My Fair Lady at The 5th Avenue Theatre
My Fair Lady, Alan Jay Lerner and Frederick Loewe's musicalization of Shaw's Pygmalion, has been handsomely revived at the 5th Avenue Theatre. Director David Bennett and an accomplished cast of mostly Seattle players don't bring anything daringly new or original to the plate, but the result proves that sort of revision or reinvention to be unnecessary. There is definitely life in the old flower girl yet.
Loewe's romantic melodies and Lerner's witty and wise book and lyrics are as appealing as ever in telling the tale of phonetics professor Henry Higgins and his gambit to take cockney flower seller Eliza Dolittle and pass her off as an aristocratic British lady. Director Bennett paces the show briskly enough so that it doesn't betray its three hour running time, yet leisurely enough to give all of its main characters their due.
Seattle stalwart David Pichette begins the show as a bit too likable Higgins but from the top of act two on he hits his stride, and embodies the arrogant boorishness and superiority of the role to perfection through his clashes with the new and improved Eliza, before offering a rather splendidly touching rendition of "I've Grown Accustomed To Her Face." Broadway's Judy Blazer (Me and My Girl, Titanic) sings splendidly throughout, and if she seems least at home as the guttersnipe Eliza, pre-transformation, she brings a welcome comic fire to the character and blossoms deliciously from "The Rain In Spain" onwards. Still, this My Fair Lady is very nearly stolen away from its central pair by the spirited and jovial performance of Laurence Ballard as Eliza's raffish father Alfred P. Dolittle. Though known almost exclusively for being a leading light in straight plays hereabouts, Ballard delivers his two crowd-pleasing songs, "A Little Bit of Luck" and "Get Me To The Church On Time," with the air of a born song and dance man. One hopes to see Ballard have further opportunities along these lines (He'd be a marvelous Judge Turpin in Sweeney Todd or Chairman in Drood).

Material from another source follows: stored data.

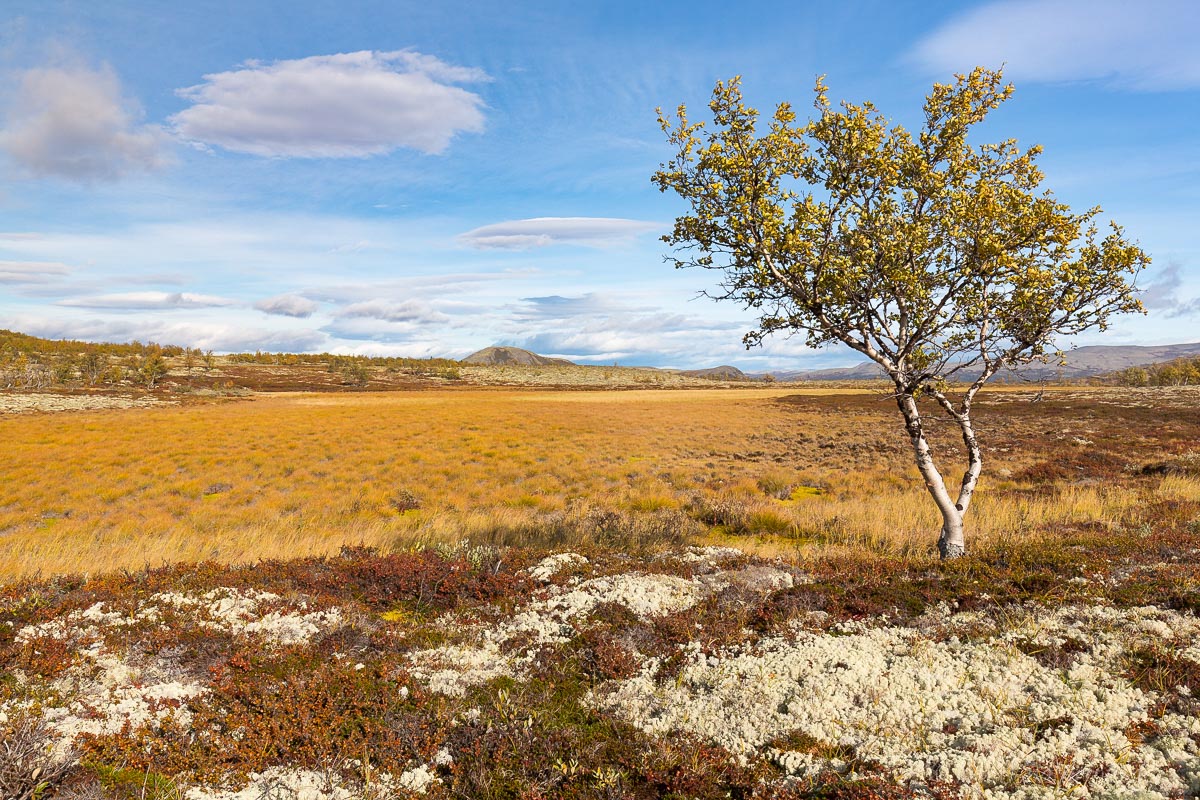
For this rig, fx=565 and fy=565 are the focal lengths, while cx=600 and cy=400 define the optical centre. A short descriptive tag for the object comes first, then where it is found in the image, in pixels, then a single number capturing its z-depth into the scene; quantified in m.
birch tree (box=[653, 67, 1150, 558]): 9.97
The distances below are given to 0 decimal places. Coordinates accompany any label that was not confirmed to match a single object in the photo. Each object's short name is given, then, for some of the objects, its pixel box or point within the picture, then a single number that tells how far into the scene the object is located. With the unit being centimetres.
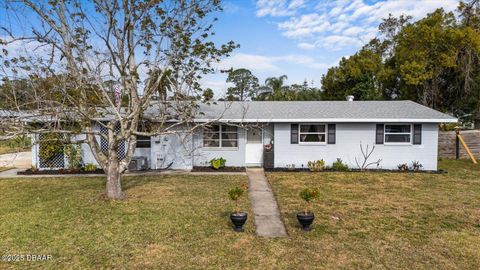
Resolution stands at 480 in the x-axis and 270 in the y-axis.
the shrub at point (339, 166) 1391
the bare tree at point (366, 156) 1420
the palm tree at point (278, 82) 3838
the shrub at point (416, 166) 1390
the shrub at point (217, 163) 1409
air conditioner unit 1405
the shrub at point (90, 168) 1384
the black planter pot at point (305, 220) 620
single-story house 1394
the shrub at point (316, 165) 1382
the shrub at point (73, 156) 1392
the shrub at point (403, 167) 1394
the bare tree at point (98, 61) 773
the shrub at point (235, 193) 629
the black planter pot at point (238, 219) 615
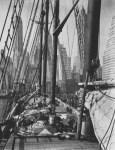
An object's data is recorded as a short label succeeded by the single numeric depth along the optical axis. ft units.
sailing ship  18.21
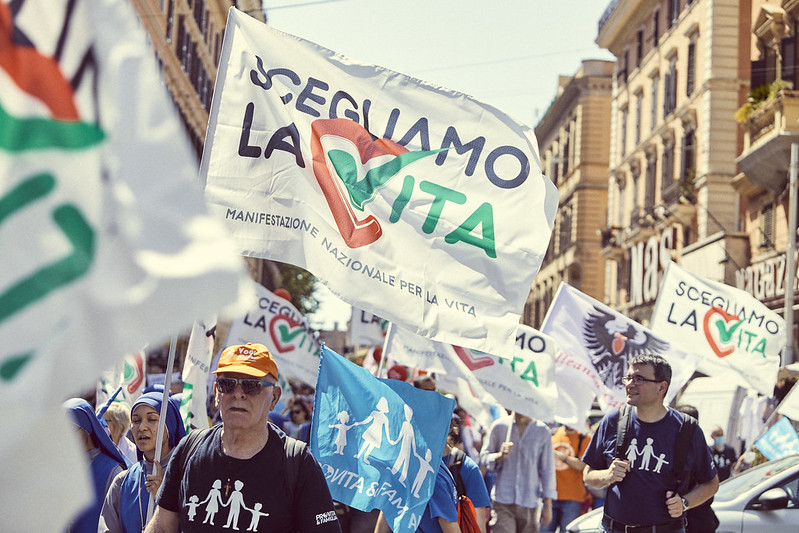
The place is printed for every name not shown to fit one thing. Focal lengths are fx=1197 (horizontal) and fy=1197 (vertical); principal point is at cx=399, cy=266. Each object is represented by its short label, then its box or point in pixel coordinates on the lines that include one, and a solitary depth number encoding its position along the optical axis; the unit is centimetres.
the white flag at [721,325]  1366
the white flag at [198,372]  735
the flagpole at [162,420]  481
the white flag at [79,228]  168
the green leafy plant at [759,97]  2930
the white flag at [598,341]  1222
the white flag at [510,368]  1066
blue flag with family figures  583
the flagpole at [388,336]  796
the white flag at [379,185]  592
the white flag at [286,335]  1369
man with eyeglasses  643
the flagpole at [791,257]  2639
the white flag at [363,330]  1969
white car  914
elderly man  414
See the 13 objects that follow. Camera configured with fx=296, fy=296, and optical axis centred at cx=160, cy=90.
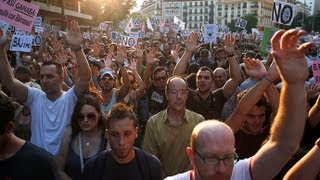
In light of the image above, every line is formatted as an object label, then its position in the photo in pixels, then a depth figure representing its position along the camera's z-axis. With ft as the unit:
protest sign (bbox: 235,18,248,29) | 48.88
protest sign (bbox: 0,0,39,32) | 15.41
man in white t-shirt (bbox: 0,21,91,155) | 9.01
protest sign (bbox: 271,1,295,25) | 20.38
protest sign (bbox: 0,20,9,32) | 16.10
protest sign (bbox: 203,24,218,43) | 31.65
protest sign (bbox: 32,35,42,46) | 28.15
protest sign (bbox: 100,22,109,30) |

Three notable Seattle talent, also not associated with doing musicals, don't have Ballard's opportunity to prove their versatility, but all do well with their largely non-musical roles. Sean G. Griffin's Col. Pickering is droll and cuddly as Higgins' co-conspirator in project Eliza, Lori Larsen makes her Mrs. Higgins a pussycat in Grande dame's clothing, and in another accomplished voyage away from her forever-in-reruns role as The Love Boat's Julie, Cynthia Lauren Tewes is a doughty delight as Higgins' disdainful housekeeper, Mrs. Pearce. Holding his own handsomely with his veteran co-stars, Louis Hobson is goofily appealing as Eliza's smartly dressed but empty-headed suitor in waiting Freddy, his sure voice doing full justice to "On The Street Where You Live."

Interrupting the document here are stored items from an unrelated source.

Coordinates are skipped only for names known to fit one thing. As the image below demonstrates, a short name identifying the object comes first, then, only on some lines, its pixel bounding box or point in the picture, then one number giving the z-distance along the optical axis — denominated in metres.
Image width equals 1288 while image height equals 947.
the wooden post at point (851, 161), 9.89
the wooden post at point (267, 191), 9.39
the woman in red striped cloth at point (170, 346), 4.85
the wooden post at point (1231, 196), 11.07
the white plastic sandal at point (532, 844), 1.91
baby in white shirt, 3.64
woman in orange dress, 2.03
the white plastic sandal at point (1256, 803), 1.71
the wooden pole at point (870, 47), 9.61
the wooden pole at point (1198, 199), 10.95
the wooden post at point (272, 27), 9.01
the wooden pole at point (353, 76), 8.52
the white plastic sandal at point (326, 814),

Choreographer Casey Nicholaw's brightest contribution, in a show notoriously light on dance opportunities, is the splendidly starchy "Ascot Gavotte," as well as an exuberant staging of "Get Me To The Church On Time." The musical direction by Joel Fram is paced at a gallop rather faster than the horses at Ascot throughout, while still doing justice to Loewe's loverly melodies. Gregory Poplyk's costumes are most attractive, and I especially liked Eliza's Ascot outfit being a bit more outlandish than normally used in that number. Michael Anania's imported sets are handsome enough if a bit cumbersome.